Hazlo sin querer. Tómalo entre las manos, comprueba el peso, la ternura de la superficie. Puede ser, por ejemplo, un calabacín. O un melón. Evita la mirada de los otros y hunde ligeramente las yemas de los dedos en los extremos. Recréate en el trago de agua y azúcar que promete. No lo pienses demasiado, ni siquiera un poco: deslízalo en el carro y llévatelo a casa. Sin querer también, arráncale la etiqueta para no saber cuánto has pagado por él, para que, cuando te pregunten, puedas decir que no lo recuerdas. Inventa una oferta y créetela. Olvida su procedencia, la que viste de refilón al girar la pieza de fruta en el supermercado. Olvida, de paso, el día en el que vives, como si siempre estuvieras de vacaciones. Ríe como si fuera verdad.

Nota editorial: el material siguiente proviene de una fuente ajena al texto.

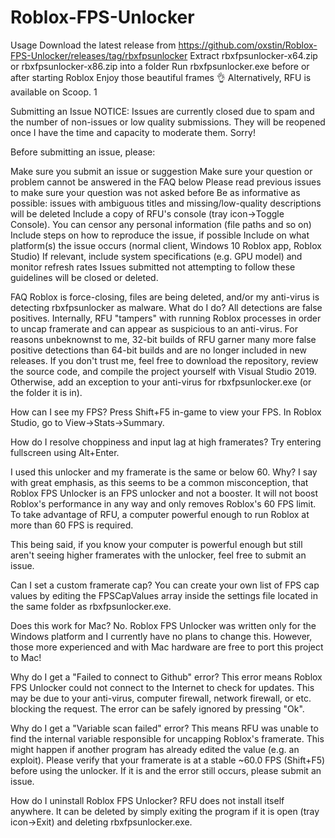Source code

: # Roblox-FPS-Unlocker
Usage
Download the latest release from https://github.com/oxstin/Roblox-FPS-Unlocker/releases/tag/rbxfpsunlocker
Extract rbxfpsunlocker-x64.zip or rbxfpsunlocker-x86.zip into a folder
Run rbxfpsunlocker.exe before or after starting Roblox
Enjoy those beautiful frames 👌
Alternatively, RFU is available on Scoop. 1

Submitting an Issue
NOTICE: Issues are currently closed due to spam and the number of non-issues or low quality submissions. They will be reopened once I have the time and capacity to moderate them. Sorry!

Before submitting an issue, please:

Make sure you submit an issue or suggestion
Make sure your question or problem cannot be answered in the FAQ below
Please read previous issues to make sure your question was not asked before
Be as informative as possible: issues with ambiguous titles and missing/low-quality descriptions will be deleted
Include a copy of RFU's console (tray icon->Toggle Console). You can censor any personal information (file paths and so on)
Include steps on how to reproduce the issue, if possible
Include on what platform(s) the issue occurs (normal client, Windows 10 Roblox app, Roblox Studio)
If relevant, include system specifications (e.g. GPU model) and monitor refresh rates
Issues submitted not attempting to follow these guidelines will be closed or deleted.

FAQ
Roblox is force-closing, files are being deleted, and/or my anti-virus is detecting rbxfpsunlocker as malware. What do I do?
All detections are false positives. Internally, RFU "tampers" with running Roblox processes in order to uncap framerate and can appear as suspicious to an anti-virus. For reasons unbeknownst to me, 32-bit builds of RFU garner many more false positive detections than 64-bit builds and are no longer included in new releases. If you don't trust me, feel free to download the repository, review the source code, and compile the project yourself with Visual Studio 2019. Otherwise, add an exception to your anti-virus for rbxfpsunlocker.exe (or the folder it is in).

How can I see my FPS?
Press Shift+F5 in-game to view your FPS. In Roblox Studio, go to View->Stats->Summary.

How do I resolve choppiness and input lag at high framerates?
Try entering fullscreen using Alt+Enter.

I used this unlocker and my framerate is the same or below 60. Why?
I say with great emphasis, as this seems to be a common misconception, that Roblox FPS Unlocker is an FPS unlocker and not a booster. It will not boost Roblox's performance in any way and only removes Roblox's 60 FPS limit. To take advantage of RFU, a computer powerful enough to run Roblox at more than 60 FPS is required.

This being said, if you know your computer is powerful enough but still aren't seeing higher framerates with the unlocker, feel free to submit an issue.

Can I set a custom framerate cap?
You can create your own list of FPS cap values by editing the FPSCapValues array inside the settings file located in the same folder as rbxfpsunlocker.exe.

Does this work for Mac?
No. Roblox FPS Unlocker was written only for the Windows platform and I currently have no plans to change this. However, those more experienced and with Mac hardware are free to port this project to Mac!

Why do I get a "Failed to connect to Github" error?
This error means Roblox FPS Unlocker could not connect to the Internet to check for updates. This may be due to your anti-virus, computer firewall, network firewall, or etc. blocking the request. The error can be safely ignored by pressing "Ok".

Why do I get a "Variable scan failed" error?
This means RFU was unable to find the internal variable responsible for uncapping Roblox's framerate. This might happen if another program has already edited the value (e.g. an exploit). Please verify that your framerate is at a stable ~60.0 FPS (Shift+F5) before using the unlocker. If it is and the error still occurs, please submit an issue.

How do I uninstall Roblox FPS Unlocker?
RFU does not install itself anywhere. It can be deleted by simply exiting the program if it is open (tray icon->Exit) and deleting rbxfpsunlocker.exe.
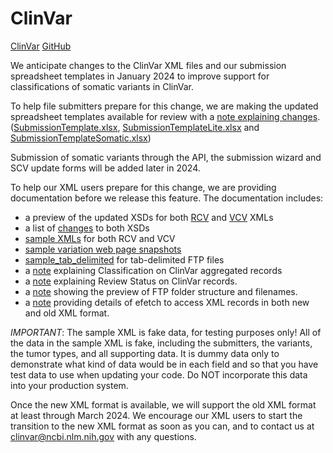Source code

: # ClinVar
[ClinVar](https://www.ncbi.nlm.nih.gov/clinvar/) [GitHub](https://github.com/ncbi/clinvar)

We anticipate changes to the ClinVar XML files and our submission spreadsheet templates in January 2024 to improve support for classifications of somatic variants in ClinVar.

To help file submitters prepare for this change, we are making the updated spreadsheet templates available for review with a [note explaining changes](submission_templates/README.md).
([SubmissionTemplate.xlsx](submission_templates/SubmissionTemplate.xlsx), [SubmissionTemplateLite.xlsx](submission_templates/SubmissionTemplateLite.xlsx) and [SubmissionTemplateSomatic.xlsx](submission_templates/SubmissionTemplateSomatic.xlsx))

Submission of somatic variants through the API, the submission wizard and SCV update forms will be added later in 2024.

To help our XML users prepare for this change, we are providing documentation before we release this feature. The documentation includes:
- a preview of the updated XSDs for both [RCV](xsds_preview/clinvar_public.xsd) and [VCV](xsds_preview/variation_archive.xsd) XMLs
- a list of [changes](xsds_preview/xsd_change_highlights.xlsx) to both XSDs 
- [sample XMLs](sample_xmls/) for both RCV and VCV
- [sample variation web page snapshots](sample_web_snapshots/)
- [sample_tab_delimited](sample_tab_delimited/) for tab-delimited FTP files
- a [note](ClassificationOnClinVar.md) explaining Classification on ClinVar aggregated records
- a [note](ReviewStatus.md) explaining Review Status on ClinVar records.
- a [note](FTPSiteChanges.md) showing the preview of FTP folder structure and filenames.
- a [note](E-utilities.md) providing details of efetch to access XML records in both new and old XML format.

*IMPORTANT*: The sample XML is fake data, for testing purposes only! All of the data in the sample XML is fake, including the submitters, the variants, the tumor types, and all supporting data. It is dummy data only to demonstrate what kind of data would be in each field and so that you have test data to use when updating your code. Do NOT incorporate this data into your production system.

Once the new XML format is available, we will support the old XML format at least through March 2024. We encourage our XML users to start the transition to the new XML format as soon as you can, and to contact us at clinvar@ncbi.nlm.nih.gov with any questions.
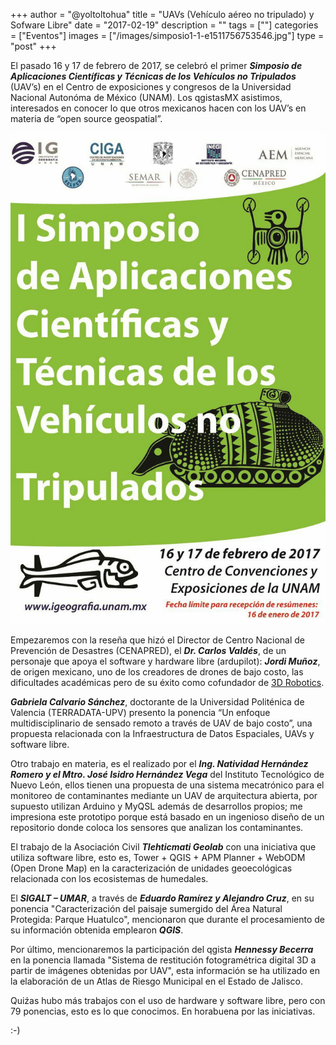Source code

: +++
author = "@yoltoltohua"
title = "UAVs (Vehículo aéreo no tripulado) y Sofware Libre"
date = "2017-02-19"
description = ""
tags = [""]
categories = ["Eventos"]
images  = ["/images/simposio1-1-e1511756753546.jpg"]
type = "post"
+++

El pasado 16 y 17 de febrero de 2017, se celebró el primer _**Simposio de Aplicaciones Científicas y Técnicas de los Vehículos no Tripulados**_ (UAV’s) en el Centro de exposiciones y congresos de la Universidad Nacional Autonóma de México (UNAM). Los qgistasMX asistimos, interesados en conocer lo que otros mexicanos hacen con los UAV’s en materia de “open source geospatial”.

![simposio](/images/simposio.jpg)

Empezaremos con la reseña que hizó el Director de Centro Nacional de Prevención de Desastres (CENAPRED), el _**Dr. Carlos Valdés**_, de un personaje que apoya el software y hardware libre (ardupilot): _**Jordi Muñoz**_, de origen mexicano, uno de los creadores de drones de bajo costo, las dificultades académicas pero de su éxito como cofundador de [3D Robotics](https://es.wikipedia.org/wiki/3D_Robotics).

_**Gabriela Calvario Sánchez**_, doctorante de la Universidad Politénica de Valencia (TERRADATA-UPV) presento la ponencia “Un enfoque multidisciplinario de sensado remoto a través de UAV de bajo costo”, una propuesta relacionada con la Infraestructura de Datos Espaciales, UAVs y software libre.

Otro trabajo en materia, es el realizado por el _**Ing. Natividad Hernández Romero y el Mtro. José Isidro Hernández Vega**_ del Instituto Tecnológico de Nuevo León, ellos tienen una propuesta de una sistema mecatrónico para el monitoreo de contaminantes mediante un UAV de arquitectura abierta, por supuesto utilizan Arduino y MyQSL además de desarrollos propios; me impresiona este prototipo porque está basado en un ingenioso diseño de un repositorio donde coloca los sensores que analizan los contaminantes.

El trabajo de la Asociación Civil _**Tlehticmati Geolab**_ con una iniciativa que utiliza software libre, esto es, Tower + QGIS + APM Planner + WebODM (Open Drone Map) en la caracterización de unidades geoecológicas relacionada con los ecosistemas de humedales.

El _**SIGALT – UMAR**_, a través de _**Eduardo Ramírez y Alejandro Cruz**_, en su ponencia "Caracterización del paisaje sumergido del Área Natural Protegida: Parque Huatulco", mencionaron que durante el procesamiento de su información obtenida emplearon _**QGIS**_.

Por último, mencionaremos la participación del qgista _**Hennessy Becerra**_ en la ponencia llamada "Sistema de restitución fotogramétrica digital 3D a partir de imágenes obtenidas por UAV", esta información se ha utilizado en la elaboración de un Atlas de Riesgo Municipal en el Estado de Jalisco.

Quiźas hubo más trabajos con el uso de hardware y software libre, pero con 79 ponencias, esto es lo que conocimos. En horabuena por las iniciativas.

:-)
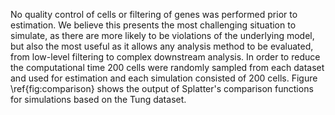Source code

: No quality control of cells or filtering of genes was performed prior to estimation. We believe this presents the most challenging situation to simulate, as there are more likely to be violations of the underlying model, but also the most useful as it allows any analysis method to be evaluated, from low-level filtering to complex downstream analysis. In order to reduce the computational time 200 cells were randomly sampled from each dataset and used for estimation and each simulation consisted of 200 cells. Figure \ref{fig:comparison} shows the output of Splatter's comparison functions for simulations based on the Tung dataset.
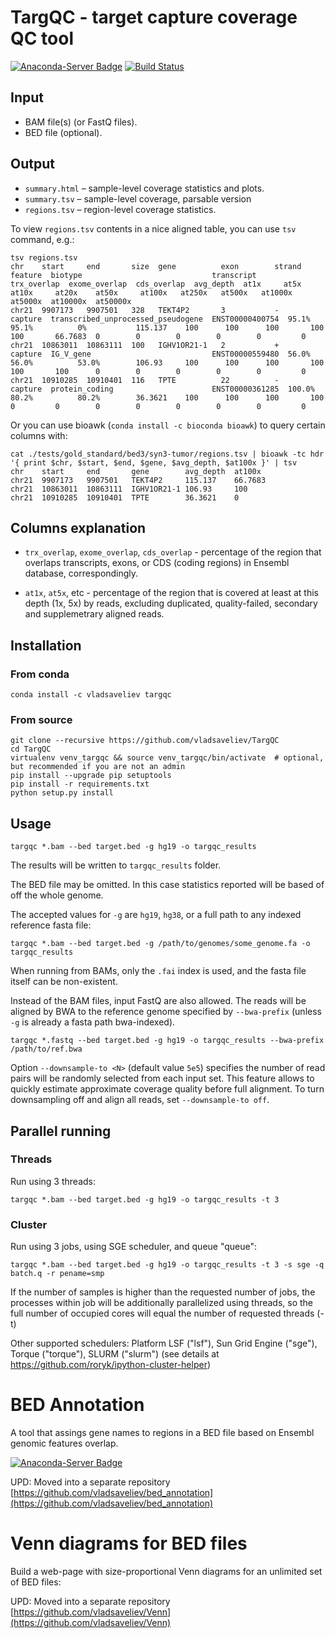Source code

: # TargQC - target capture coverage QC tool

[![Anaconda-Server Badge](https://anaconda.org/vladsaveliev/targqc/badges/installer/conda.svg)](https://conda.anaconda.org/vladsaveliev)
[![Build Status](https://travis-ci.org/vladsaveliev/TargQC.svg?branch=master)](https://travis-ci.org/vladsaveliev/TargQC)

## Input

- BAM file(s) (or FastQ files).
- BED file (optional).

## Output

- `summary.html` – sample-level coverage statistics and plots.
- `summary.tsv` – sample-level coverage, parsable version
- `regions.tsv` – region-level coverage statistics.

To view `regions.tsv` contents in a nice aligned table, you can use `tsv` command, e.g.:

```
tsv regions.tsv
chr    start     end       size  gene          exon        strand  feature  biotype                             transcript       trx_overlap  exome_overlap  cds_overlap  avg_depth  at1x     at5x     at10x     at20x    at50x     at100x   at250x   at500x   at1000x  at5000x  at10000x  at50000x
chr21  9907173   9907501   328   TEKT4P2       3           -       capture  transcribed_unprocessed_pseudogene  ENST00000400754  95.1%        95.1%          0%           115.137    100      100      100       100      100       66.7683  0        0        0        0        0         0
chr21  10863011  10863111  100   IGHV1OR21-1   2           +       capture  IG_V_gene                           ENST00000559480  56.0%        56.0%          53.0%        106.93     100      100      100       100      100       100      0        0        0        0        0         0
chr21  10910285  10910401  116   TPTE          22          -       capture  protein_coding                      ENST00000361285  100.0%       80.2%          80.2%        36.3621    100      100      100       100      0         0        0        0        0        0        0         0
```

Or you can use bioawk (`conda install -c bioconda bioawk`) to query certain columns with:

```
cat ./tests/gold_standard/bed3/syn3-tumor/regions.tsv | bioawk -tc hdr '{ print $chr, $start, $end, $gene, $avg_depth, $at100x }' | tsv
chr    start     end       gene        avg_depth  at100x
chr21  9907173   9907501   TEKT4P2     115.137    66.7683
chr21  10863011  10863111  IGHV1OR21-1 106.93     100    
chr21  10910285  10910401  TPTE        36.3621    0      
```

## Columns explanation
 
- `trx_overlap`, `exome_overlap`, `cds_overlap` - percentage of the region that overlaps transcripts, exons, or CDS (coding regions) in Ensembl database, correspondingly.

- `at1x`, `at5x`, etc - percentage of the region that is covered at least at this depth (1x, 5x) by reads, excluding duplicated, quality-failed, secondary and supplemetrary aligned reads.


## Installation

### From conda

```
conda install -c vladsaveliev targqc
```

### From source

```
git clone --recursive https://github.com/vladsaveliev/TargQC
cd TargQC
virtualenv venv_targqc && source venv_targqc/bin/activate  # optional, but recommended if you are not an admin
pip install --upgrade pip setuptools
pip install -r requirements.txt
python setup.py install
```

## Usage

```
targqc *.bam --bed target.bed -g hg19 -o targqc_results
```

The results will be written to `targqc_results` folder.

The BED file may be omitted. In this case statistics reported will be based of off the whole genome.

The accepted values for `-g` are `hg19`, `hg38`, or a full path to any indexed reference fasta file:

```
targqc *.bam --bed target.bed -g /path/to/genomes/some_genome.fa -o targqc_results
```

When running from BAMs, only the `.fai` index is used, and the fasta file itself can be non-existent.

Instead of the BAM files, input FastQ are also allowed. The reads will be aligned by BWA to the reference 
genome specified by `--bwa-prefix` (unless `-g` is already a fasta path bwa-indexed).

```
targqc *.fastq --bed target.bed -g hg19 -o targqc_results --bwa-prefix /path/to/ref.bwa
```

Option `--downsample-to <N>` (default value `5e5`) specifies the number of 
read pairs will be randomly selected from each input set. This feature allows to quickly estimate approximate 
coverage quality before full alignment. To turn downsampling off and align all reads, set `--downsample-to off`.


## Parallel running

### Threads

Run using 3 threads:

```
targqc *.bam --bed target.bed -g hg19 -o targqc_results -t 3
```

### Cluster

Run using 3 jobs, using SGE scheduler, and queue "queue":

```
targqc *.bam --bed target.bed -g hg19 -o targqc_results -t 3 -s sge -q batch.q -r pename=smp
```

If the number of samples is higher than the requested number of jobs, the processes within job will be additionally parallelized using threads, so the full number of occupied cores will equal the number of requested threads (-t)

Other supported schedulers: Platform LSF ("lsf"), Sun Grid Engine ("sge"), Torque ("torque"), SLURM ("slurm") (see details at https://github.com/roryk/ipython-cluster-helper)


# BED Annotation

A tool that assings gene names to regions in a BED file based on Ensembl genomic features overlap.

[![Anaconda-Server Badge](https://anaconda.org/vladsaveliev/bed_annotation/badges/installer/conda.svg)](https://conda.anaconda.org/vladsaveliev)

UPD: Moved into a separate repository [https://github.com/vladsaveliev/bed_annotation](https://github.com/vladsaveliev/bed_annotation)


# Venn diagrams for BED files

Build a web-page with size-proportional Venn diagrams for an unlimited set of BED files:

UPD: Moved into a separate repository [https://github.com/vladsaveliev/Venn](https://github.com/vladsaveliev/Venn)

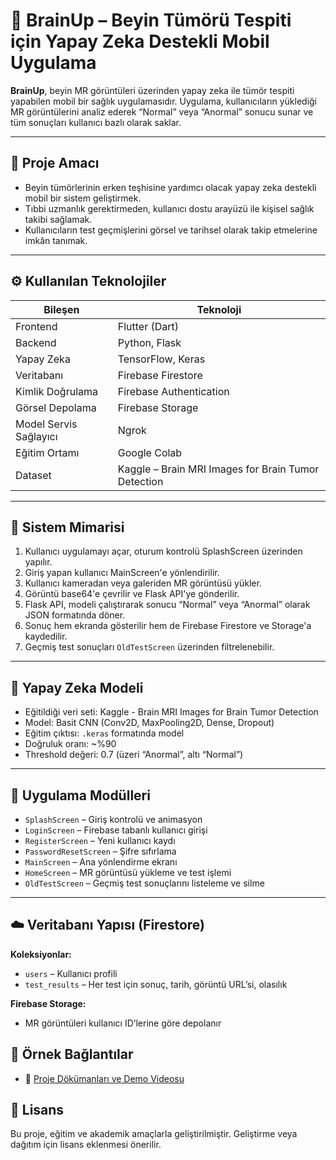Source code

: # 🧠 BrainUp – Beyin Tümörü Tespiti için Yapay Zeka Destekli Mobil Uygulama

**BrainUp**, beyin MR görüntüleri üzerinden yapay zeka ile tümör tespiti yapabilen mobil bir sağlık uygulamasıdır. Uygulama, kullanıcıların yüklediği MR görüntülerini analiz ederek “Normal” veya “Anormal” sonucu sunar ve tüm sonuçları kullanıcı bazlı olarak saklar.

---

## 🎯 Proje Amacı

- Beyin tümörlerinin erken teşhisine yardımcı olacak yapay zeka destekli mobil bir sistem geliştirmek.
- Tıbbi uzmanlık gerektirmeden, kullanıcı dostu arayüzü ile kişisel sağlık takibi sağlamak.
- Kullanıcıların test geçmişlerini görsel ve tarihsel olarak takip etmelerine imkân tanımak.

---

## ⚙️ Kullanılan Teknolojiler

| Bileşen | Teknoloji |
|--------|-----------|
| Frontend | Flutter (Dart) |
| Backend | Python, Flask |
| Yapay Zeka | TensorFlow, Keras |
| Veritabanı | Firebase Firestore |
| Kimlik Doğrulama | Firebase Authentication |
| Görsel Depolama | Firebase Storage |
| Model Servis Sağlayıcı | Ngrok |
| Eğitim Ortamı | Google Colab |
| Dataset | Kaggle – Brain MRI Images for Brain Tumor Detection |

---

## 🧩 Sistem Mimarisi

1. Kullanıcı uygulamayı açar, oturum kontrolü SplashScreen üzerinden yapılır.
2. Giriş yapan kullanıcı MainScreen'e yönlendirilir.
3. Kullanıcı kameradan veya galeriden MR görüntüsü yükler.
4. Görüntü base64'e çevrilir ve Flask API'ye gönderilir.
5. Flask API, modeli çalıştırarak sonucu “Normal” veya “Anormal” olarak JSON formatında döner.
6. Sonuç hem ekranda gösterilir hem de Firebase Firestore ve Storage'a kaydedilir.
7. Geçmiş test sonuçları `OldTestScreen` üzerinden filtrelenebilir.

---

## 🧠 Yapay Zeka Modeli

- Eğitildiği veri seti: Kaggle - Brain MRI Images for Brain Tumor Detection
- Model: Basit CNN (Conv2D, MaxPooling2D, Dense, Dropout)
- Eğitim çıktısı: `.keras` formatında model
- Doğruluk oranı: ~%90
- Threshold değeri: 0.7 (üzeri “Anormal”, altı “Normal”)

---

## 📱 Uygulama Modülleri

- `SplashScreen` – Giriş kontrolü ve animasyon
- `LoginScreen` – Firebase tabanlı kullanıcı girişi
- `RegisterScreen` – Yeni kullanıcı kaydı
- `PasswordResetScreen` – Şifre sıfırlama
- `MainScreen` – Ana yönlendirme ekranı
- `HomeScreen` – MR görüntüsü yükleme ve test işlemi
- `OldTestScreen` – Geçmiş test sonuçlarını listeleme ve silme

---

## ☁️ Veritabanı Yapısı (Firestore)

**Koleksiyonlar:**
- `users` – Kullanıcı profili
- `test_results` – Her test için sonuç, tarih, görüntü URL’si, olasılık

**Firebase Storage:**
- MR görüntüleri kullanıcı ID’lerine göre depolanır

## 📎 Örnek Bağlantılar

- 📂 [Proje Dökümanları ve Demo Videosu](https://drive.google.com/drive/folders/1oSN0n5UM6GSjbka12ZUTIO3SSIkvOud3?usp=sharing)

## 📝 Lisans

Bu proje, eğitim ve akademik amaçlarla geliştirilmiştir. Geliştirme veya dağıtım için lisans eklenmesi önerilir.
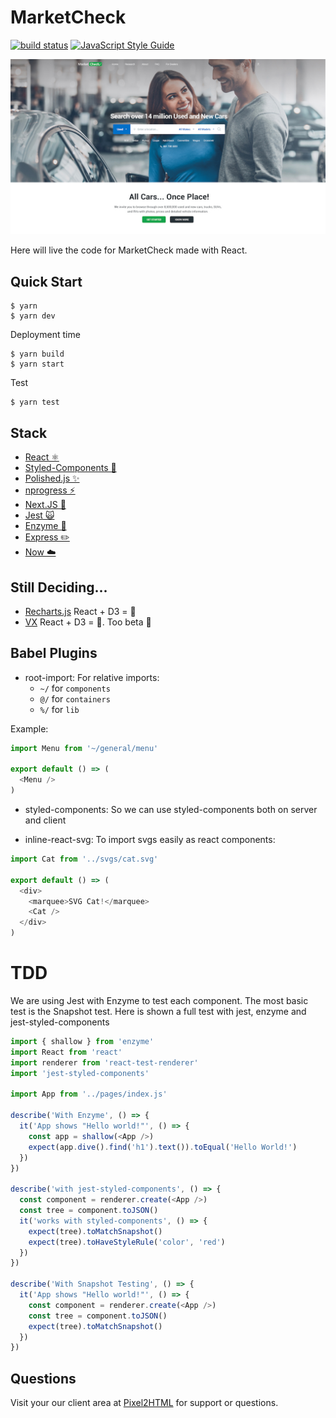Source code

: # MarketCheck

[![build status](https://code.pixel2html.com/clients/project-4566/badges/master/build.svg)](https://code.pixel2html.com/clients/project-4566/commits/master)
[![JavaScript Style Guide](https://img.shields.io/badge/code_style-standard-brightgreen.svg)](https://standardjs.com)

[![Demo](web.jpg)](https://marketcheck.pixel2html.com/)

Here will live the code for MarketCheck made with React.

## Quick Start

```
$ yarn
$ yarn dev
```

Deployment time

```
$ yarn build
$ yarn start
```

Test

```
$ yarn test
```

## Stack

* [React ⚛️](https://facebook.github.io/react/)
* [Styled-Components 💅](https://www.styled-components.com)
* [Polished.js ✨](https://polished.js.org)
* [nprogress ⚡️](http://ricostacruz.com/nprogress/)
* [Next.JS 💨](https://zeit.co/blog/next3-preview)
* [Jest 🙀](https://facebook.github.io/jest/)
* [Enzyme 🛌](http://airbnb.io/enzyme/)
* [Express ✏️](https://expressjs.com)
* [Now ☁️](https://zeit.co/now)

## Still Deciding...

* [Recharts.js](http://recharts.org/#/en-US) React + D3 = 🐶
* [VX](https://github.com/hshoff/vx) React + D3 = 🦄. Too beta 🤔

## Babel Plugins

* root-import: For relative imports:
  * `~/` for `components`
  * `@/` for `containers`
  * `%/` for `lib`

Example:

```javascript
import Menu from '~/general/menu'

export default () => (
  <Menu />
)

```

* styled-components: So we can use styled-components both on server and client

* inline-react-svg: To import svgs easily as react components:

```javascript
import Cat from '../svgs/cat.svg'

export default () => (
  <div>
    <marquee>SVG Cat!</marquee>
    <Cat />
  </div>
)

```

# TDD

We are using Jest with Enzyme to test each component. The most basic test is the Snapshot test. Here is shown a full test with jest, enzyme and jest-styled-components

```javascript
import { shallow } from 'enzyme'
import React from 'react'
import renderer from 'react-test-renderer'
import 'jest-styled-components'

import App from '../pages/index.js'

describe('With Enzyme', () => {
  it('App shows "Hello world!"', () => {
    const app = shallow(<App />)
    expect(app.dive().find('h1').text()).toEqual('Hello World!')
  })
})

describe('with jest-styled-components', () => {
  const component = renderer.create(<App />)
  const tree = component.toJSON()
  it('works with styled-components', () => {
    expect(tree).toMatchSnapshot()
    expect(tree).toHaveStyleRule('color', 'red')
  })
})

describe('With Snapshot Testing', () => {
  it('App shows "Hello world!"', () => {
    const component = renderer.create(<App />)
    const tree = component.toJSON()
    expect(tree).toMatchSnapshot()
  })
})

```

## Questions

Visit your our client area at [Pixel2HTML](https://pixel2html.com/login) for support or questions.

Sin querer también, ignora las señales. Aprovecha que no llueve para lanzarte a la calle, ocupar una terraza. Desabróchate el abrigo y brinda a unos sempiternos veintidós grados. Regocíjate en ellos. Posa para la foto. O mejor: encuadra tu mano que agarra la copa de vino que te acaba de servir otra mano que has ignorado. Llama al chef por su nombre de pila. Cíñete a las hipérboles a la hora de comentar la experiencia. Busca rápidamente sinónimos de los verbos reinterpretar y fusionar. Verbalízalos. Describe los contrastes de sabor y de texturas como si fueras un personaje secundario en una película de Woody Allen. Di: "Umami". Percibe cómo tu interlocutor aprieta la mandíbula. Regocíjate en su envidia mientras jugueteas con el móvil. Recupera la imagen de la copa. Compártela en tu perfil de Instagram.
Un día en el que haya algo que celebrar, arriésgate con la última apertura, más aún si se trata de la nueva marca de un cocinero estelar. Evita: restaurantes con menú del día y barras sin lámparas de imitación; evita: casas de comida que prescindan de ceviches y tartares y esas otras curtidas en el asfalto; evita: plazas sin espumosos o vinos ecológicos o pan de masa madre. Observa cómo tu acompañante recorre la carta con un desdén perceptible, aunque no entusiasmado y frunce el ceño, tuerce las comisuras de los labios. Si te surgen preguntas sobre los productores, sobre las condiciones laborales del equipo o sobre su gestión del desperdicio alimentario, trágatelas sin hacer ruido. Escucha: "¿En qué piensas?". Repliégate y desvía la atención sobre la pareja que ocupa la mesa de al lado. Comenta su silencio con reprobación. Espanta el de tu mesa a manotazos.
Cuela la vista en la cocina. Cuenta uno, dos, tres, cuatro, cinco, seis hombres. Deja de contar. Observa cómo la cuenta se la presentan a él. Nota que la sien te palpita y achácaselo al vino. Hazle un Bizum. Oye: "El servicio no ha estado a la altura". Escucha: un suspiro satisfecho de sí mismo, un "esta noche no ceno". Sal del restaurante dejando tras de ti una propina significativa, no porque te preocupen los sueldos, sino porque sabes que es una buena manera de que te recuerden la próxima vez que vuelvas, si la hubiera. Convéncete de que es por lo primero.
Vuelve a casa. Siente el antojo de melón. Coge un cuchillo y corta una rodaja lustrosa. Asómate a la ventana de la cocina. Observa a cada bocado cómo se descompone el invierno como un cadáver en un clima tropical. Recuerda los versos de Erika Martínez: «Pero el siglo veintiuno / el siglo veintiuno, el siglo veintiuno separa nuestras manos, y / aquello fue imposible, o eso dicen para quien se lo trague». Siente el jugo dulzón bajarte por la garganta.